(READING PASSAGE)
------------------------------------------------------------
Our national narrative mythologises our experiences of war. It is a central element in many discussions around themes such as national identity. For evidence of this, we need look no further than the considerable time, money and effort spent in acknowledging the First World War and its impact on us. To be fair, there is an international dimension, expectation, and set of obligations to the commemoration of the First World War that isn’t there with our internal wars. That said, our internal wars of the 19th century have had a dramatic impact on us, then and now. In comparison with the First World War, they are more controversial and more confronting. They don’t sit easily with our perception of who and what we are as a people and a nation. Are they our ‘inconvenient truth’? We speak of Gallipoli, Passchendaele or Cassino, but rarely of Rangiriri, Gate Pā or Ōrākau. The latter were struggles not about an accepted ‘us’ and ‘them’ but more an ‘us’ versus ‘us’. While some New Zealanders have a view on who was dying ‘for glory or good’ in our overseas conflicts — a collective sense of loss — this is much less clear when we examine our wars at home.

While tens of thousands of Māori died in the intertribal wars of the early 19th century, usually referred to as the ‘Musket Wars’, it is the acknowledgement of the fighting that occurred in the decades after New Zealand became part of the British Empire in 1840 that was the focus of the petition. Several thousand people died in total, the great majority of them Māori. For some Māori the wars were only the beginning, with land confiscation the fate of many of the survivors.

So does the decision to commemorate these conflicts in 2017 represent a turning of the tide, a ‘maturing of the nation’? With the commemoration date looming I must admit to feeling nervous about how little I am hearing from many teacher friends and colleagues as to how — if at all — they plan to incorporate these commemorations into their programmes. In fact, I have heard little discussion about the national commemorations, full stop. With the centenary of Passchendaele being marked only a few weeks earlier, it will be interesting to compare the two events, especially how the media treat them.

While Te Ururoa Flavell acknowledged that iwi had made representations to him, and his predecessor Sir Pita Sharples, about setting aside a date to commemorate the wars over a number of years, the role played by a group of young New Zealanders to convince the powers that be to do something about this issue suggests an acceptance of, and willingness to learn more about these aspects of our past. The efforts of the Ōtorohanga College students and their supporters are a great illustration of social action in practice.

The Ōtorohanga petition was greatly influenced by the fact that the fighting of the 1860s in particular had local relevance. This might be the case in your own area. Sometimes it is a case of knowing where to look or who to ask. Whether this is the case or not (are the New Zealand Wars as relevant in Southland as in Waikato?), using these conflicts as an opportunity for place-based education is an important way of highlighting the fact that these wars have left their mark on our landscape. Two published sources I would recommend here are David Green’s Battlefields of the New Zealand Wars: A Visitor’s Guide and Nigel Prickett’s Landscapes of Conflict: A Field Guide to the New Zealand Wars. There are also useful online guides.
------------------------------------------------------------
(STATED TASK 1) Return every line of the records that contains the string "clockwise". Case counts.

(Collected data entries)
------------------------------------------------------------
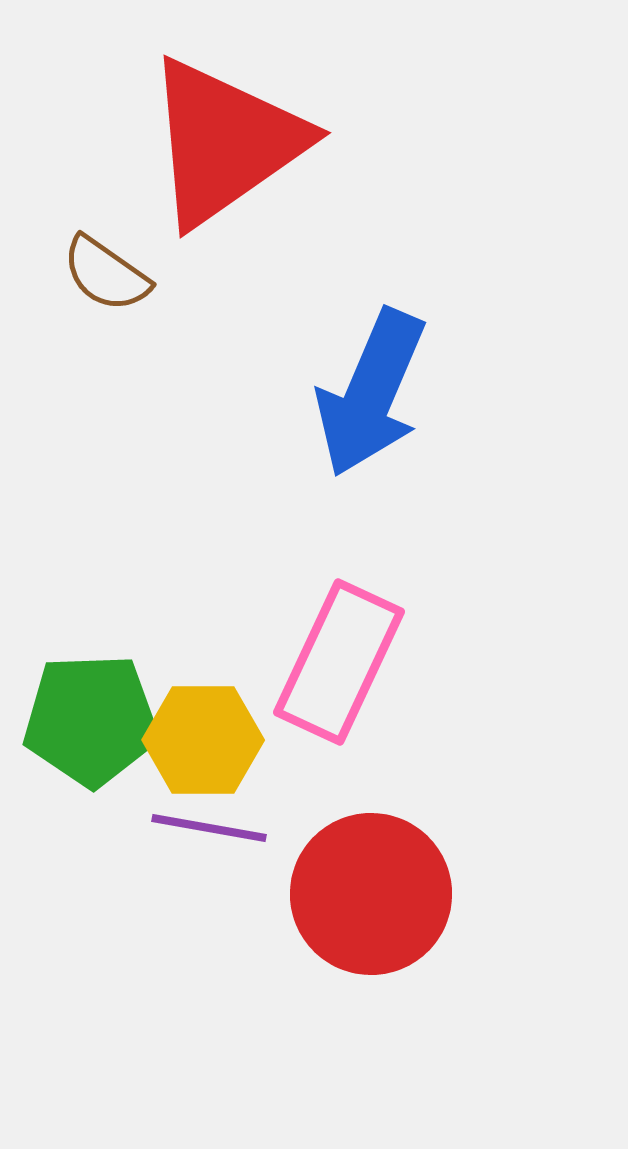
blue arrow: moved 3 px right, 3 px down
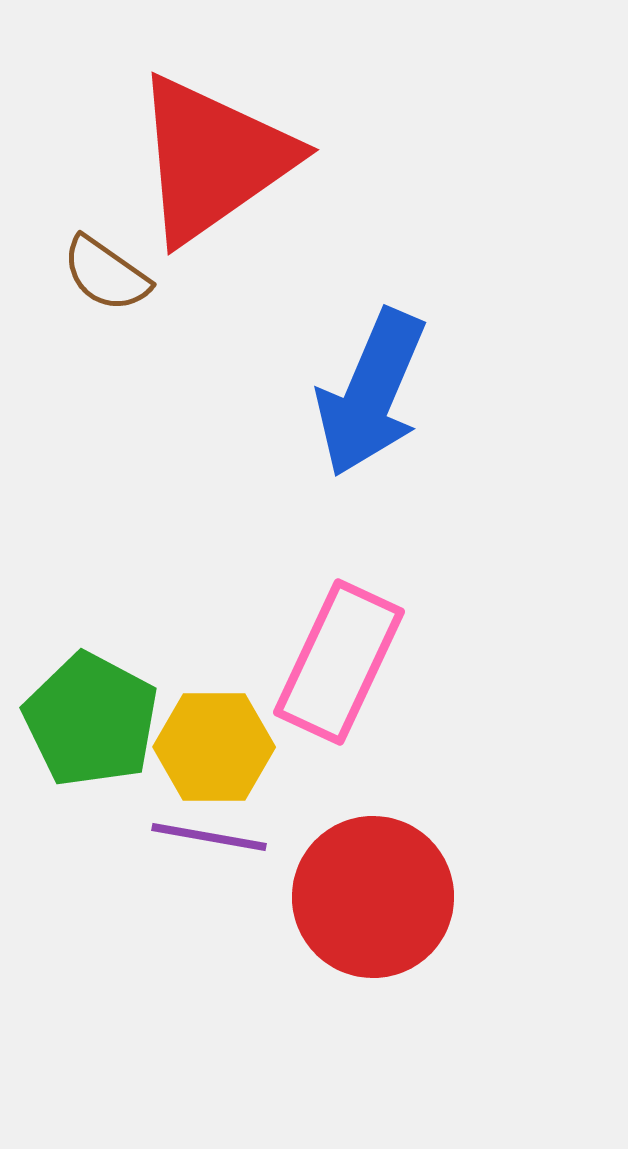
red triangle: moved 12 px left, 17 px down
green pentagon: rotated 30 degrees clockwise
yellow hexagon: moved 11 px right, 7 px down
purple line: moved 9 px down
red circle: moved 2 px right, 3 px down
------------------------------------------------------------
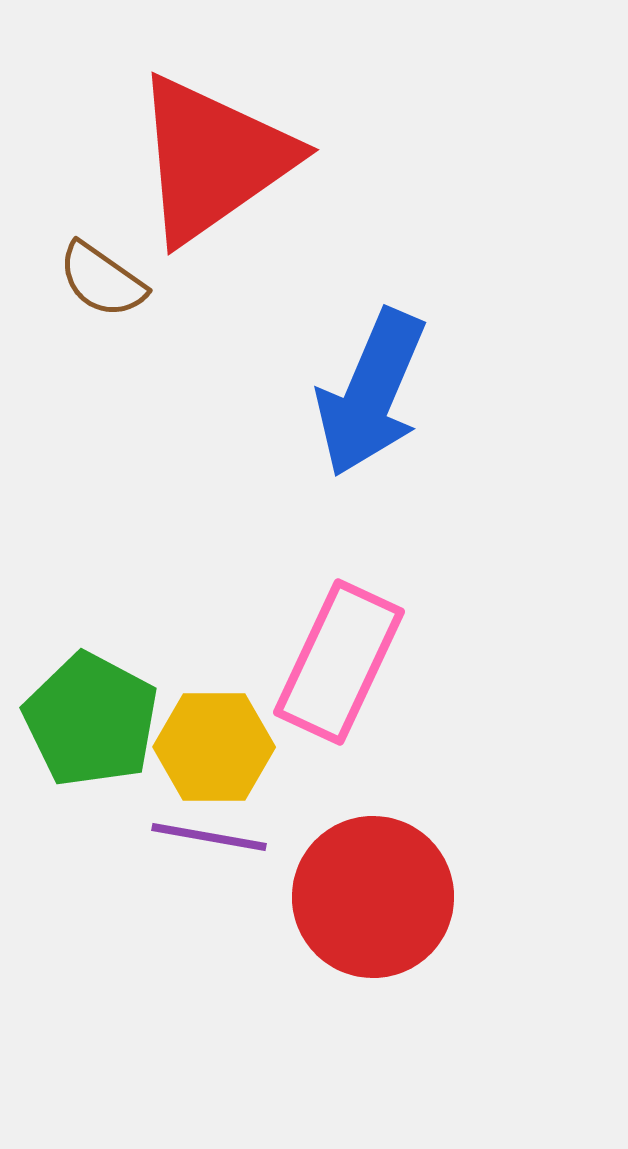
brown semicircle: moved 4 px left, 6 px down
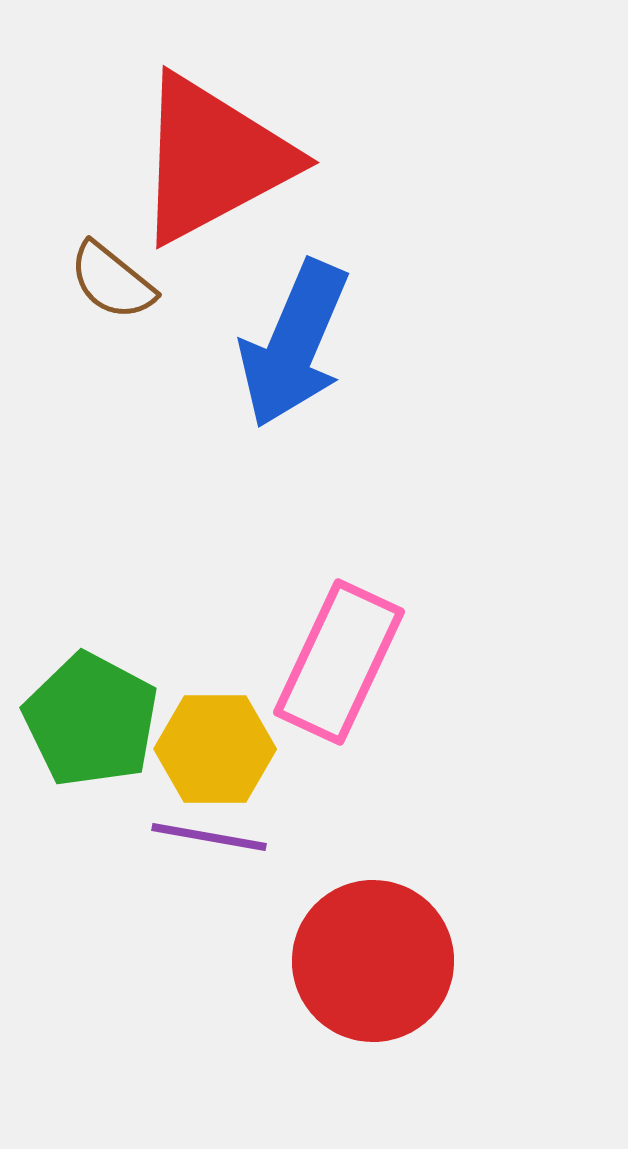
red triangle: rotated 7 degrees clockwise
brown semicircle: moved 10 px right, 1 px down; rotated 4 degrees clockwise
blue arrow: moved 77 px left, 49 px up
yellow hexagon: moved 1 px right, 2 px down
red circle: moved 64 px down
------------------------------------------------------------
(STATED TASK 2) Echo the passage on commemorating the New Zealand Wars from "The Ōtorohanga petition" to "useful online guides.".

(EXPECTED ANSWER 1)
green pentagon: rotated 30 degrees clockwise
red triangle: rotated 7 degrees clockwise
brown semicircle: moved 10 px right, 1 px down; rotated 4 degrees clockwise

(EXPECTED ANSWER 2)
The Ōtorohanga petition was greatly influenced by the fact that the fighting of the 1860s in particular had local relevance. This might be the case in your own area. Sometimes it is a case of knowing where to look or who to ask. Whether this is the case or not (are the New Zealand Wars as relevant in Southland as in Waikato?), using these conflicts as an opportunity for place-based education is an important way of highlighting the fact that these wars have left their mark on our landscape. Two published sources I would recommend here are David Green’s Battlefields of the New Zealand Wars: A Visitor’s Guide and Nigel Prickett’s Landscapes of Conflict: A Field Guide to the New Zealand Wars. There are also useful online guides.